Лицо его Маше не понравилось. Жесткое, нагловатое лицо с неопределенно кривящимися губами.
— Ну, располагайся…
— Не беспокойтесь. Я тут все получше вас знаю.
— И побыстрей, — прикрикнула Маша, — сейчас обход будет.
— А вы уже испугались? — едко спросил мальчишка.
Было ясно, что с приездом Лобанова для Маши кончилась спокойная жизнь. Она вдруг почувствовала себя младше этого мальчишки. Ей вспомнился парень из параллельного класса, который однажды вот так же едко и спокойно передразнил ее на комсомольском собрании. Правда, тогда он получил по заслугам от Машиных одноклассников. И все-таки он был ровесником. А этот…
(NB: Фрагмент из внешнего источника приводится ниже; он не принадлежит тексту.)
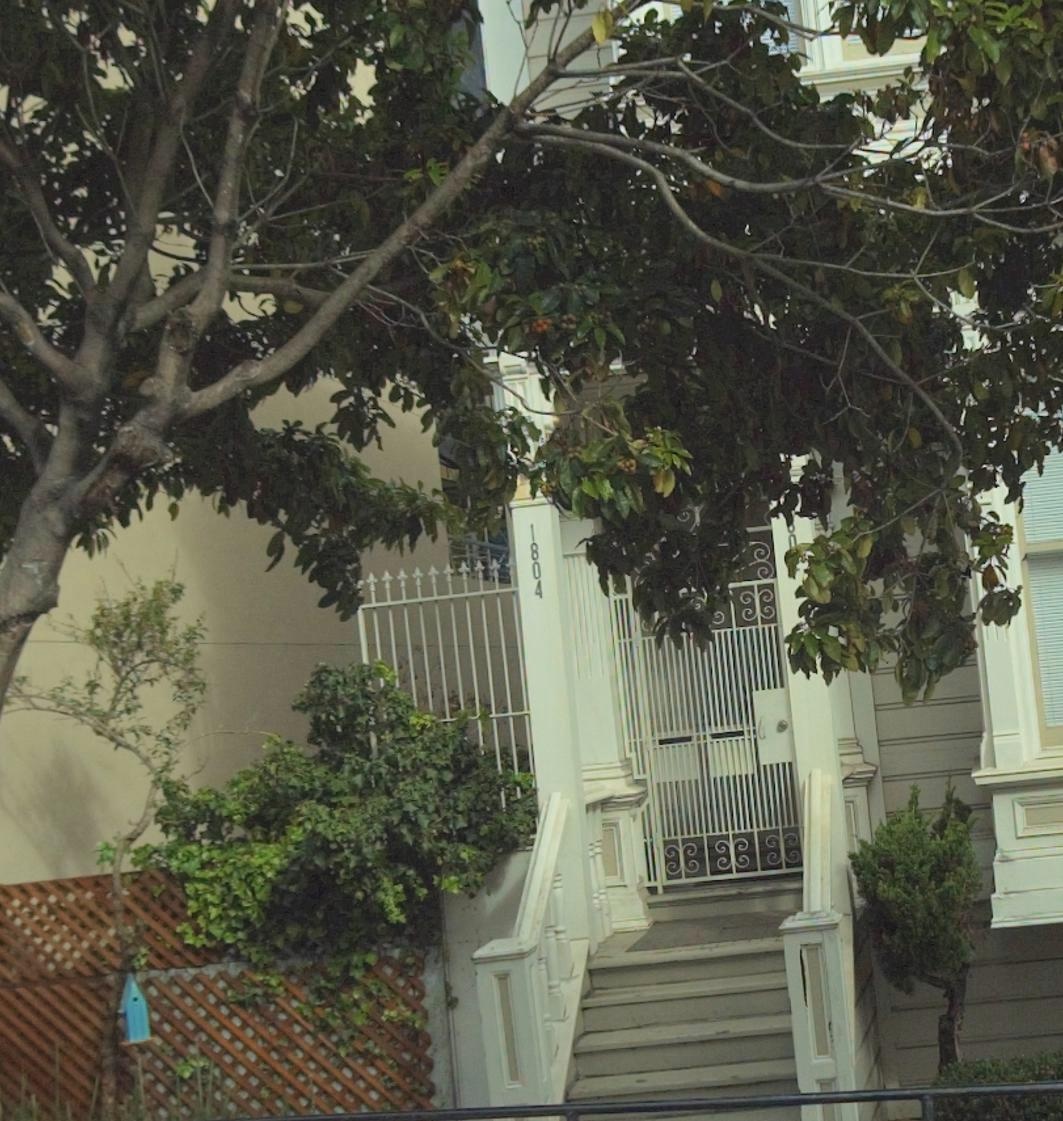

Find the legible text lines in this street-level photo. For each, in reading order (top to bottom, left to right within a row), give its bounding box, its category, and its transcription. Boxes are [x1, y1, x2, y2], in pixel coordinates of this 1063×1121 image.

[526, 521, 547, 601] StreetNumber: 1804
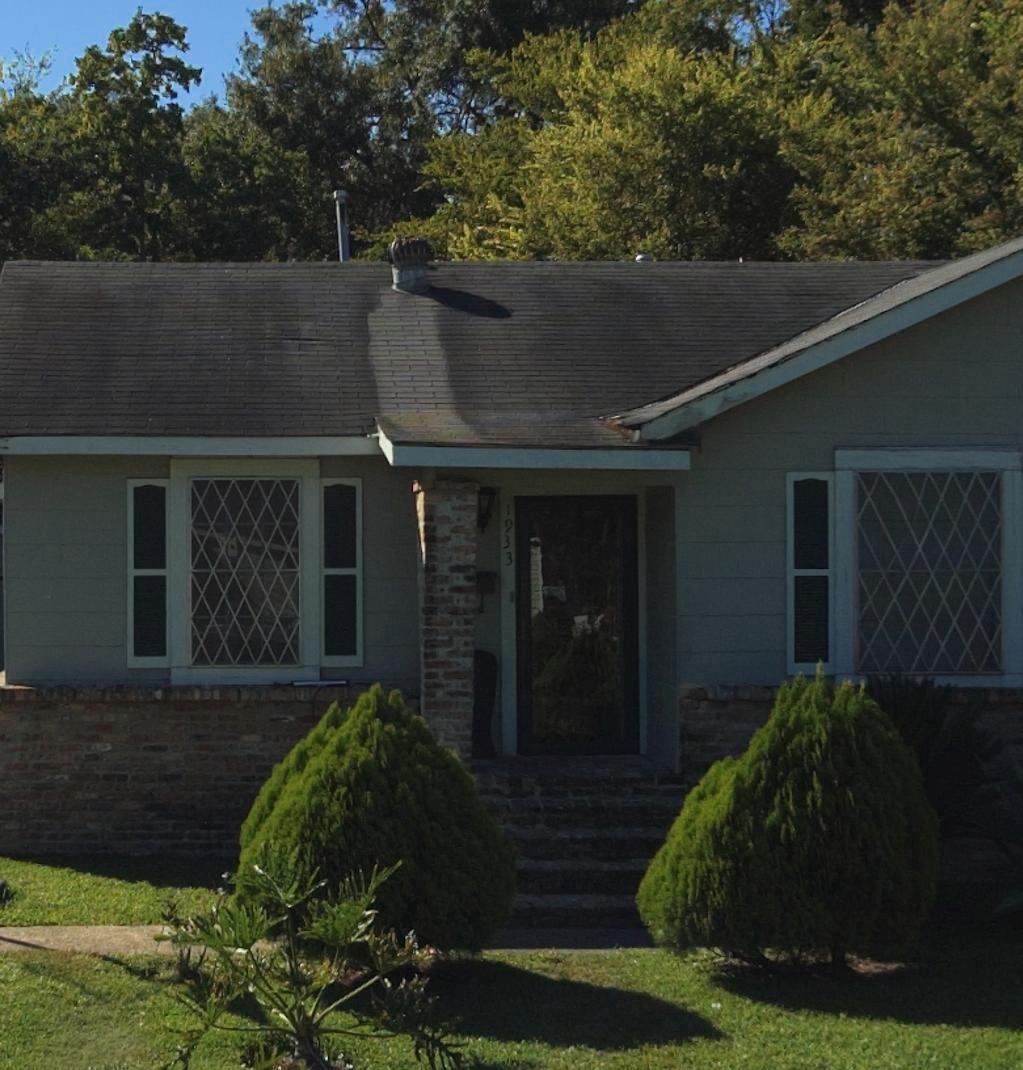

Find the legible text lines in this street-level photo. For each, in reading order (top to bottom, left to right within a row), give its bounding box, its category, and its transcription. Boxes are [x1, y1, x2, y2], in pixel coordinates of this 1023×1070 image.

[501, 501, 515, 568] StreetNumber: 1933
— Чего ты, Лобан, ложись, а то Марии Игоревне опять влетит, — примиряюще сказал Андрюшка.
— С каких это пор вы боитесь, что им («им» подчеркнул) влетит?
— Она хорошая, — чистосердечно ляпнул Купчинкин.
— А я не умывался еще, — сказал Лобанов и начал демонстративно искать в чемодане полотенце.
— Почему не оставил чемодан в кладовой?
— Закрыто было.
Маша была абсолютным нулем для этого Лобанова. Приказывать ему нельзя, он не послушает, получится, что ее приказы вообще можно не выполнять. Это она почувствовала, но заискивать не хотела. Интересно, что бы по этому поводу сказал Макаренко? Макаренко был старше. И потом, он был мужчиной. Кричать бесполезно. Уступить — тоже.
— Не хочешь спать — вон из спальни. Иди к Нине Ивановне и скажи, что ты приехал, — жестко сказала она.